Лицо у него было такое странное и рука, протянутая за шпагой, так дрожала, что слуга несколько минут еще стоял, глядя ему вслед, и раздумывал, не следует ли пойти за ним и проследить, что он будет делать. В гостинице долго потом вспоминали и рассказ слуги и то, что мистер Хардейл этой ночью допоздна ходил по комнате, а утром слуги заметили, что он, очень взволнован и бледен. Слуга, относивший ему шпагу, воротясь, сказал своему товарищу, что странный вид постояльца его очень тревожит – уж не задумал ли он покончить с собой?
Мистер Хардейл заметил выражение лица слуги и, смутно сознавая, что он возбудил в этом человеке какие-то подозрения, зашагал быстрее. Придя на стоянку карет, он нанял лучшую из них и уговорился с кучером, что тот довезет его туда, где от дороги отходит тропка в поле, и подождет его возвращения в трактире, до которого оттуда рукой подать. Доехав до условленного места, мистер Хардейл слез и пошел дальше пешком.
Он прошел так близко от «Майского Древа», что мог видеть дым из его труб, поднимавшийся за деревьями. Стая голубей – вероятно, среди них были и старые обитатели «Майского Древа» – весело летела домой и пронеслась над головой одинокого путника, заслонив от него на миг безоблачное небо. «Старый дом опять оживет, – подумал мистер Хардейл, глядя им вслед. – И под увитой плющом крышей будет по-прежнему гореть веселый огонь.
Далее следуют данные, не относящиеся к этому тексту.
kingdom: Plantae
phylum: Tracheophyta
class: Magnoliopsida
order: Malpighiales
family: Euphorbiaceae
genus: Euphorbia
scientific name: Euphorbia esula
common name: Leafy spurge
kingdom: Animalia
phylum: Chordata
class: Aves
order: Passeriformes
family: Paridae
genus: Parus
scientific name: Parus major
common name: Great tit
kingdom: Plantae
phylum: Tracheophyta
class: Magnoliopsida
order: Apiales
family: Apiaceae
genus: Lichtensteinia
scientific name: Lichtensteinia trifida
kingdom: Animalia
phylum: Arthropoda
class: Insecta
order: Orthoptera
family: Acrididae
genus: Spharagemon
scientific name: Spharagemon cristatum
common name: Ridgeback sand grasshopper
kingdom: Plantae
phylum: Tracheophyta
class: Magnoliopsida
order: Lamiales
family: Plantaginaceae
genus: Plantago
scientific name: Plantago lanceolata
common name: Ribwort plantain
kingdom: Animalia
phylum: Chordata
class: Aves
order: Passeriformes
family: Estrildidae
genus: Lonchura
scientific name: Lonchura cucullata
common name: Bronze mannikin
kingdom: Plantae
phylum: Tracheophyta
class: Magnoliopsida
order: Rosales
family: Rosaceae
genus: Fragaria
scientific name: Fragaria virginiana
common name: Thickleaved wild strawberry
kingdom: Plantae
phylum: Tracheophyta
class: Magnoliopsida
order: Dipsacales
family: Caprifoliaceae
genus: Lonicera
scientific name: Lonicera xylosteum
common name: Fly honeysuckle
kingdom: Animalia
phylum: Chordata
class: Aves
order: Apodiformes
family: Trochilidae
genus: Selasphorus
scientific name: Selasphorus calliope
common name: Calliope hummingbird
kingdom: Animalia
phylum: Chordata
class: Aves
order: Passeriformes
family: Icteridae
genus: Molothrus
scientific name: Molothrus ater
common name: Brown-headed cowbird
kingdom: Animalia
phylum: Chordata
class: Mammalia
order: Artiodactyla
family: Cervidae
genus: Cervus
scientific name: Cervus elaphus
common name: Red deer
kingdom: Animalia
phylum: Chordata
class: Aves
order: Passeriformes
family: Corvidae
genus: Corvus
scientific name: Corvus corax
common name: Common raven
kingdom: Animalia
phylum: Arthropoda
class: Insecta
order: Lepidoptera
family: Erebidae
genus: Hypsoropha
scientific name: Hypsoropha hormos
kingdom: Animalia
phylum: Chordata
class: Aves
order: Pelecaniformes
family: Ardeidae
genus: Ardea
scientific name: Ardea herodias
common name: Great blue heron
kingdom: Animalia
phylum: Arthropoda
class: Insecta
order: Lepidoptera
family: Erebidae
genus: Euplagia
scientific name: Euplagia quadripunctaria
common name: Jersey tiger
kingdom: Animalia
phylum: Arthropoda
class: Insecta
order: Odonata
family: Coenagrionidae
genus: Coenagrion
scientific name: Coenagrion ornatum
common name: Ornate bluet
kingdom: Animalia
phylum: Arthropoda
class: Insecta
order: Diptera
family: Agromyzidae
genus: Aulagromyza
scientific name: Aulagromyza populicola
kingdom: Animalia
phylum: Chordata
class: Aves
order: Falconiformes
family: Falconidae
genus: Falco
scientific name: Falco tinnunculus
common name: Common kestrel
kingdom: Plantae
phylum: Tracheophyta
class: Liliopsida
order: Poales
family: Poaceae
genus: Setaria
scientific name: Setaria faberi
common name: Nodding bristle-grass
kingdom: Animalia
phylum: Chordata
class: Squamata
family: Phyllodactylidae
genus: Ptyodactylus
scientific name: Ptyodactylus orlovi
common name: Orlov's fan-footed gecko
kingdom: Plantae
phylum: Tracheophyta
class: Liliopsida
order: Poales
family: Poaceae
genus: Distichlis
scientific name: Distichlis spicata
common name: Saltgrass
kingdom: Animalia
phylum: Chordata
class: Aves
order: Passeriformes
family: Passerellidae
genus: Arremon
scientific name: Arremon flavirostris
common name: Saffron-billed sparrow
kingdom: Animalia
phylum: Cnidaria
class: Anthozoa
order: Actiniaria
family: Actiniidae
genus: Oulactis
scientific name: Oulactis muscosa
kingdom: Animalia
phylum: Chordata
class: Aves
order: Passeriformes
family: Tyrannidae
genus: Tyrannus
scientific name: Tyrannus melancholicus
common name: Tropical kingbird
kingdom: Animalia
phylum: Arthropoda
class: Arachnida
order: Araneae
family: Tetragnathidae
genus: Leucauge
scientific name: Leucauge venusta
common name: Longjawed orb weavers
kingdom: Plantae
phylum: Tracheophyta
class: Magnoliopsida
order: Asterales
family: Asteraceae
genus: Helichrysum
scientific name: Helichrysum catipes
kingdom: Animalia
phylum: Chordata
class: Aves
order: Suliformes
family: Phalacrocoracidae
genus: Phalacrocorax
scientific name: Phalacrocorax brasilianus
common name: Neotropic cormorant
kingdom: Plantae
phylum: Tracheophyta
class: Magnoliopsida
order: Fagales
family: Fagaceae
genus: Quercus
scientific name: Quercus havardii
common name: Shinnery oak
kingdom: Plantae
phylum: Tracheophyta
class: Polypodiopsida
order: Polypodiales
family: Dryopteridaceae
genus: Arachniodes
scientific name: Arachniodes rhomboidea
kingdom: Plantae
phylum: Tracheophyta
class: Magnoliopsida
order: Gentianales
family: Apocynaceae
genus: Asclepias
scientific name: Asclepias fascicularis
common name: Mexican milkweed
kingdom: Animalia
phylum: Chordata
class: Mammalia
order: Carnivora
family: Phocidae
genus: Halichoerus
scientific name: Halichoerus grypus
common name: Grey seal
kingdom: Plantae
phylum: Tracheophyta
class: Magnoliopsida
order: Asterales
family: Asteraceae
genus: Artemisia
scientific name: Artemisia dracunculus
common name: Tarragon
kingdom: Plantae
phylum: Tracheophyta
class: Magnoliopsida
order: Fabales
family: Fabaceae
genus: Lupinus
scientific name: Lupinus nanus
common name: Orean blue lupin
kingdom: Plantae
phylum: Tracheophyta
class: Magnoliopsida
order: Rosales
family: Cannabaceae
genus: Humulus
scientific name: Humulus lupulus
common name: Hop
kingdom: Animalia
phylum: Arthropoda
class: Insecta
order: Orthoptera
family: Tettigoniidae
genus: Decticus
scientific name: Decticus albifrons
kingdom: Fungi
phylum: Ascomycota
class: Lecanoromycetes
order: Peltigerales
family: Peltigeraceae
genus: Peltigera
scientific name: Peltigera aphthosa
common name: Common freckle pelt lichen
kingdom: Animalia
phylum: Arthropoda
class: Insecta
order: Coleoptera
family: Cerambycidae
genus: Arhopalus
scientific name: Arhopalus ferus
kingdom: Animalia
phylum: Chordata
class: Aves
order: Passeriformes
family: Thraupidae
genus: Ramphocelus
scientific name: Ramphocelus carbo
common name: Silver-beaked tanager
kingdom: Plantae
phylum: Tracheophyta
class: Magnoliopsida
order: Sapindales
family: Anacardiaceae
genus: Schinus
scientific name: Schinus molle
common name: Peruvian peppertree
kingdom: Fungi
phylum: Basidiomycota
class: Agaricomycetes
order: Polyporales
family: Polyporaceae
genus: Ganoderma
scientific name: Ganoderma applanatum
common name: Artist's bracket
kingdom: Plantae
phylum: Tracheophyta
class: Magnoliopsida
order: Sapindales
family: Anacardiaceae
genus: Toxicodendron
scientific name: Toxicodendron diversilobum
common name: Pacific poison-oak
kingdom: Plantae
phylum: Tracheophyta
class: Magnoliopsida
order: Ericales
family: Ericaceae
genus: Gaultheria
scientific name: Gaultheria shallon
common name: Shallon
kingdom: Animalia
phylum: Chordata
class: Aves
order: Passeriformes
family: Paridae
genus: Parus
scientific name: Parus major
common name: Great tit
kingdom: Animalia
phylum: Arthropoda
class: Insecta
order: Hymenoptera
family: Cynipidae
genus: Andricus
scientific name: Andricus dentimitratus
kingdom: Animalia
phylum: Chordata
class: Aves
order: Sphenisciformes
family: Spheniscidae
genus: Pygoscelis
Приятно сознавать, что не все погибло в здешних местах, и я сохраню в памяти хоть одну веселую картину».
Он шел по направлению к Уоррену. Вечер был светлый и тихий, ничто не нарушало безмолвия, даже листья не шелестели, и только вдалеке сонно позвякивали колокольчики стада, да изредка мычала там корова или из деревни доносился лай собак. Небо еще светилось нежно-розовым блеском заката, а на земле и в воздухе царил глубокий покой, когда мистер Хардейл подходил к покинутой усадьбе, которая столько лет была для него родным кровом, чтобы в последний раз взглянуть на ее почерневшие стены.
Нам всегда грустно смотреть на золу отгоревшего огня, хотя бы то был просто огонь в камине: зрелище это говорит нам о смерти и разрушении того, что было полно жаркого света и жизни, а стало холодным, печальным прахом,при этой мысли невольно сжимается сердце человеческое. А насколько тяжелее видеть обгорелые развалины своего родного дома! Повержен в прах священный алтарь, который чтут даже худшие из нас, а лучшие приносят на нем такие великие жертвы и свершают во имя его такие героические подвиги, что, если бы эти алтари вошли в историю, они заставили бы самые гордые храмы древности, столь прославленные летописями, покраснеть от стыда за свое чванство!